> _PROBLEM REQUIREMENTS_: Go over the entries below line by line, copying each one that contains the word "Left".

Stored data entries
== Segment start ==

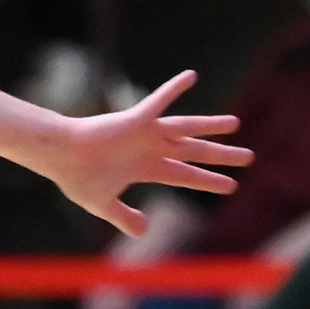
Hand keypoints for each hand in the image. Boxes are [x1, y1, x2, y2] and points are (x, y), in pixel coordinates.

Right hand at [41, 68, 251, 234]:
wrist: (60, 156)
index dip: (209, 181)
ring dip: (211, 125)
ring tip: (237, 123)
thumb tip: (144, 232)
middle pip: (196, 152)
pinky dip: (175, 88)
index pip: (187, 175)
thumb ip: (125, 218)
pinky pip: (159, 101)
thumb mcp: (104, 205)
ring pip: (187, 128)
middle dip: (222, 155)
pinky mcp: (135, 119)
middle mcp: (153, 149)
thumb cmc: (77, 178)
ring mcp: (146, 133)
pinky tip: (191, 76)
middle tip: (249, 158)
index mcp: (148, 169)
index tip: (231, 186)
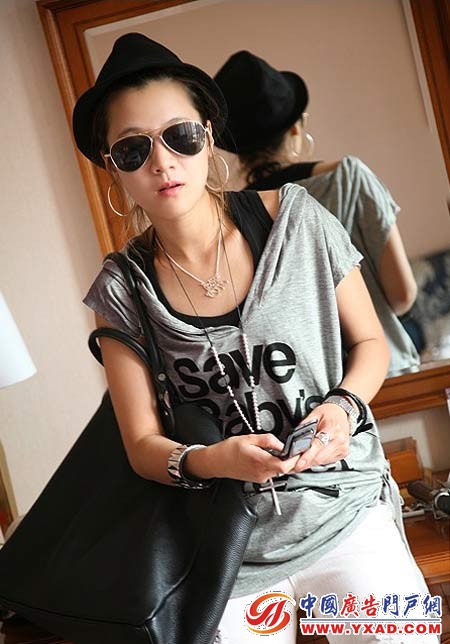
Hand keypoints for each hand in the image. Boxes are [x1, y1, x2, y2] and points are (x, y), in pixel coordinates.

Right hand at [188, 433, 304, 483]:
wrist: (216, 462)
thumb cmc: (228, 450)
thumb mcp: (249, 438)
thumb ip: (268, 440)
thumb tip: (281, 444)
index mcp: (261, 462)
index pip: (286, 465)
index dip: (295, 458)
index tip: (298, 450)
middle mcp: (262, 473)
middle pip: (285, 469)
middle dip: (290, 459)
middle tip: (291, 448)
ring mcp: (260, 477)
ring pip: (279, 471)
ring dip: (282, 462)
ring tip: (277, 450)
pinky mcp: (258, 479)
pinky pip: (271, 472)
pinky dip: (274, 464)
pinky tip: (268, 456)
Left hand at [289, 404, 350, 472]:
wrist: (342, 412)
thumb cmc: (329, 412)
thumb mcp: (314, 415)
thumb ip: (304, 427)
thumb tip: (293, 440)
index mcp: (332, 428)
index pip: (317, 445)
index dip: (306, 456)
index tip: (297, 464)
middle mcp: (339, 440)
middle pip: (319, 457)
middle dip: (305, 463)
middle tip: (293, 466)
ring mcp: (342, 448)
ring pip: (322, 462)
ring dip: (310, 463)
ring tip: (300, 461)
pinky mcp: (343, 453)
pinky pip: (327, 461)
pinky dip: (317, 461)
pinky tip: (312, 457)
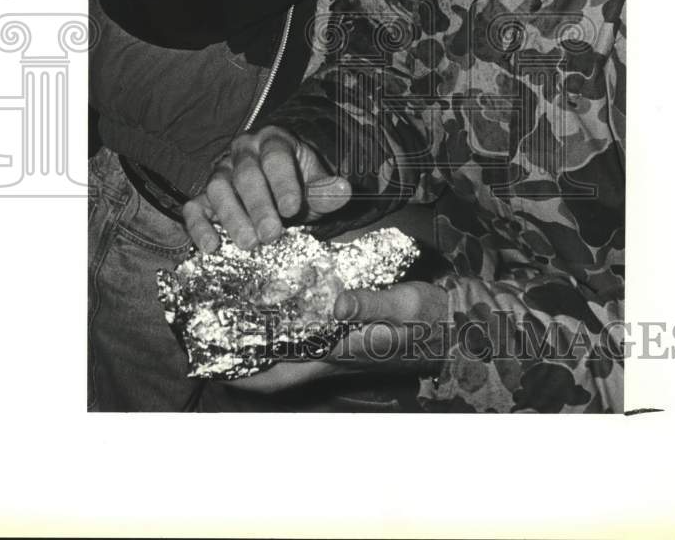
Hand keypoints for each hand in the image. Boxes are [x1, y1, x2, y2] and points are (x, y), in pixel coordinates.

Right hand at [182, 125, 351, 252]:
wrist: (279, 185)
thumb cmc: (297, 183)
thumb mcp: (315, 184)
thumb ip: (327, 190)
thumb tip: (344, 190)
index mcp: (273, 141)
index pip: (276, 158)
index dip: (283, 183)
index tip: (292, 209)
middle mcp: (242, 151)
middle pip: (246, 174)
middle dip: (259, 206)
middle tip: (271, 235)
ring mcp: (220, 171)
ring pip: (218, 188)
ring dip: (232, 217)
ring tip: (249, 243)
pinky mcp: (204, 195)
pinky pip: (194, 207)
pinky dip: (199, 227)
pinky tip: (211, 247)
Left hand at [229, 281, 449, 393]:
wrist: (461, 329)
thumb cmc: (434, 319)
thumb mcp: (406, 306)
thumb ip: (372, 304)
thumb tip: (336, 302)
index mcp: (340, 354)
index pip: (281, 372)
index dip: (245, 372)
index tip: (213, 361)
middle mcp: (334, 358)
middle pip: (277, 370)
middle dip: (244, 361)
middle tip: (215, 338)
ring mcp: (342, 353)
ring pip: (290, 357)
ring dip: (263, 346)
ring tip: (237, 319)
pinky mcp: (352, 342)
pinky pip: (309, 344)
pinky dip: (288, 333)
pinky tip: (281, 310)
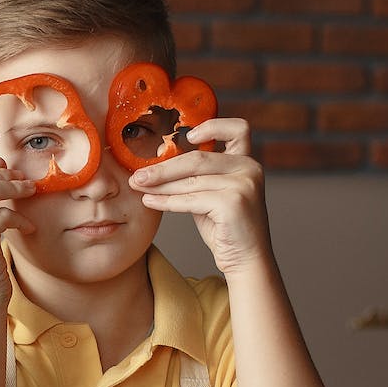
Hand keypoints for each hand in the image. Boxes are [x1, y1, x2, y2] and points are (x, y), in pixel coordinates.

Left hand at [131, 118, 268, 275]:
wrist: (245, 260)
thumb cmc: (225, 228)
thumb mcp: (212, 195)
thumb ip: (197, 177)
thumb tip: (156, 168)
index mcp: (246, 162)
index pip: (238, 129)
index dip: (213, 126)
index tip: (187, 136)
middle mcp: (249, 168)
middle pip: (197, 160)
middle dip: (163, 168)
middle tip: (138, 175)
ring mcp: (244, 184)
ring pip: (191, 180)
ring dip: (160, 185)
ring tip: (138, 187)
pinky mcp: (234, 203)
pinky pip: (191, 199)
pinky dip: (167, 201)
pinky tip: (150, 202)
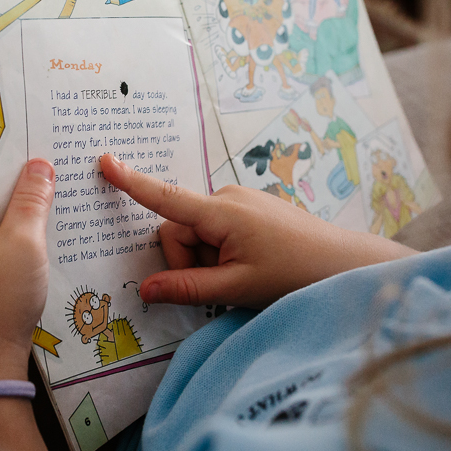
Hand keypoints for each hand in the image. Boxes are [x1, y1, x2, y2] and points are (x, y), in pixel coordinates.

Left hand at [0, 139, 54, 383]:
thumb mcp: (24, 245)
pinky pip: (1, 225)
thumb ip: (31, 200)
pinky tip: (49, 213)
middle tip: (52, 138)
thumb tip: (40, 164)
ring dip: (22, 189)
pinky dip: (22, 214)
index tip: (23, 112)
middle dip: (16, 158)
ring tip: (57, 170)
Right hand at [99, 154, 415, 308]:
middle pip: (179, 230)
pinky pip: (217, 231)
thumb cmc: (296, 275)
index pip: (164, 197)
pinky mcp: (251, 211)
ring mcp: (241, 202)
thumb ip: (188, 288)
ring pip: (198, 234)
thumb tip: (146, 289)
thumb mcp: (237, 289)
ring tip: (243, 278)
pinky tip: (249, 267)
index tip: (104, 161)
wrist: (346, 264)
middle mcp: (227, 198)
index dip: (131, 181)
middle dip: (187, 260)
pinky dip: (221, 253)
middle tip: (221, 286)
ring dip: (207, 260)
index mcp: (221, 212)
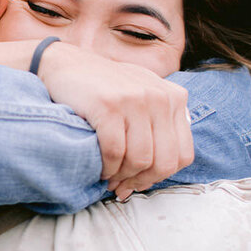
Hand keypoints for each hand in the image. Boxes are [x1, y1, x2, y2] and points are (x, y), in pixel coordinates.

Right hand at [36, 43, 193, 196]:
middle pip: (164, 162)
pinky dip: (106, 167)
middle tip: (122, 186)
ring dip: (121, 176)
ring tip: (109, 176)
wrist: (67, 64)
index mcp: (174, 98)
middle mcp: (160, 97)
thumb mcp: (143, 96)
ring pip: (140, 160)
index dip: (161, 177)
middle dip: (141, 181)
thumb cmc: (104, 88)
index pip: (183, 155)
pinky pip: (115, 152)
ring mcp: (135, 99)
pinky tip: (99, 167)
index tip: (140, 181)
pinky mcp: (109, 105)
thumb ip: (160, 125)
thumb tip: (159, 172)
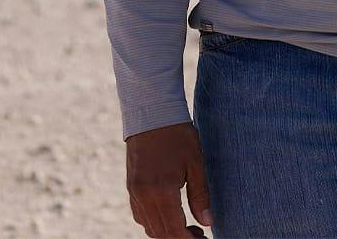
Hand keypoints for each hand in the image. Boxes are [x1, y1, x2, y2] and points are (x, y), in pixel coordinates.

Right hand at [126, 122, 212, 237]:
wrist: (150, 110)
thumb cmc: (177, 134)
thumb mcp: (195, 163)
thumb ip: (200, 196)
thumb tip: (207, 223)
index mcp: (162, 191)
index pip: (175, 232)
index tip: (203, 238)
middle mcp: (144, 195)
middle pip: (161, 234)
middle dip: (180, 238)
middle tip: (198, 233)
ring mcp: (134, 191)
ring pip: (148, 227)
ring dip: (166, 232)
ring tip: (186, 224)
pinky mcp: (130, 185)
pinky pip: (139, 214)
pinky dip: (153, 221)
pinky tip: (168, 212)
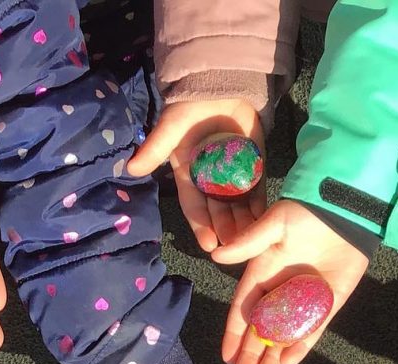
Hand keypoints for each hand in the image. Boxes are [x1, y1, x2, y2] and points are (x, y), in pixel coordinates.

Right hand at [127, 100, 266, 251]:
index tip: (209, 245)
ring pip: (238, 204)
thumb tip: (130, 169)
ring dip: (244, 223)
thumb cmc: (190, 104)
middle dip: (226, 230)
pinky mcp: (252, 163)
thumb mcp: (171, 126)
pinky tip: (266, 221)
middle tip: (235, 249)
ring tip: (252, 242)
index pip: (194, 206)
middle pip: (218, 211)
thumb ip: (155, 147)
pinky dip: (260, 204)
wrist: (219, 81)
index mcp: (188, 174)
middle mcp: (210, 179)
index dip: (201, 226)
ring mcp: (232, 173)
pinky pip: (256, 188)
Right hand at [212, 200, 368, 363]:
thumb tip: (217, 256)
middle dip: (251, 357)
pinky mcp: (328, 304)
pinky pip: (312, 330)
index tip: (226, 357)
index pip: (244, 310)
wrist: (347, 210)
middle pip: (262, 331)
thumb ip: (249, 243)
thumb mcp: (275, 223)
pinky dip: (300, 346)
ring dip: (272, 360)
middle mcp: (280, 292)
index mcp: (263, 273)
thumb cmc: (308, 211)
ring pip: (284, 337)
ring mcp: (304, 300)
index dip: (234, 334)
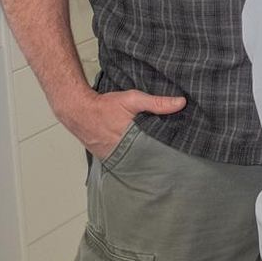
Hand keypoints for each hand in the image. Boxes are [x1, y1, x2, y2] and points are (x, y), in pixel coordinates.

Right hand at [56, 87, 185, 159]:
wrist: (79, 112)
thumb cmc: (105, 106)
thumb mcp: (133, 100)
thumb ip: (157, 103)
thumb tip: (181, 103)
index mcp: (134, 140)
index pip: (159, 150)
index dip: (170, 149)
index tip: (182, 149)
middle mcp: (125, 152)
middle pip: (149, 157)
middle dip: (160, 156)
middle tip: (174, 156)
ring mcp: (116, 157)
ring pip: (138, 160)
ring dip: (146, 158)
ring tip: (161, 157)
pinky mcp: (109, 159)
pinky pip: (125, 160)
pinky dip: (133, 157)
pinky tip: (141, 153)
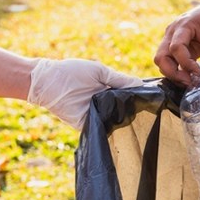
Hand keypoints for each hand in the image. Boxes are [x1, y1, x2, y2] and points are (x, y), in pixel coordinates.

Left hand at [27, 58, 142, 128]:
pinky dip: (110, 127)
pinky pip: (102, 128)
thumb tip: (140, 84)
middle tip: (148, 111)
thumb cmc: (72, 71)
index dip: (138, 98)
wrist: (48, 81)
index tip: (151, 100)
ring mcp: (96, 115)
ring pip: (115, 121)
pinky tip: (120, 125)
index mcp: (108, 91)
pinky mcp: (87, 125)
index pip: (127, 97)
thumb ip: (120, 79)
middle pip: (123, 110)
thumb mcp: (100, 71)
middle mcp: (104, 104)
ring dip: (123, 119)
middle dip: (133, 111)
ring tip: (136, 118)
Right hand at [154, 0, 199, 85]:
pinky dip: (175, 71)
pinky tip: (188, 77)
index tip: (199, 73)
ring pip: (161, 61)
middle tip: (189, 82)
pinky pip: (168, 62)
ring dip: (172, 74)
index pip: (176, 47)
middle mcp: (171, 32)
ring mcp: (169, 39)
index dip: (185, 63)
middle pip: (161, 56)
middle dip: (172, 72)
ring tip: (190, 81)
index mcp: (183, 25)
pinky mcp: (173, 47)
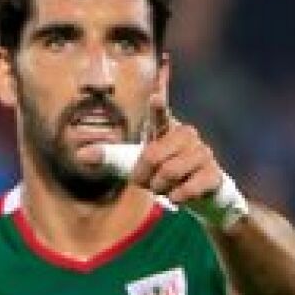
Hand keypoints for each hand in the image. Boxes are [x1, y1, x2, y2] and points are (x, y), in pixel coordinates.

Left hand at [97, 97, 228, 209]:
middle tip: (148, 183)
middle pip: (152, 155)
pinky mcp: (213, 173)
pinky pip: (188, 188)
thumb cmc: (163, 173)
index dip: (158, 108)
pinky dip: (177, 197)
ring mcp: (203, 153)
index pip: (160, 116)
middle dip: (144, 175)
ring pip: (169, 172)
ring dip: (161, 188)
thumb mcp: (136, 165)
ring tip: (166, 188)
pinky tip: (179, 196)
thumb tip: (81, 154)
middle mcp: (187, 136)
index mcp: (166, 129)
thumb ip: (110, 157)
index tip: (155, 98)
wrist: (202, 196)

== Segment end ==

> _SOLUTION_:
Left hand at [289, 404, 350, 472]:
Left hand at [229, 281, 449, 393]:
Left hand at [131, 118, 268, 275]:
Left hand at [0, 139, 54, 383]:
Left hand at [27, 58, 142, 128]:
Left hand at [97, 97, 228, 209]:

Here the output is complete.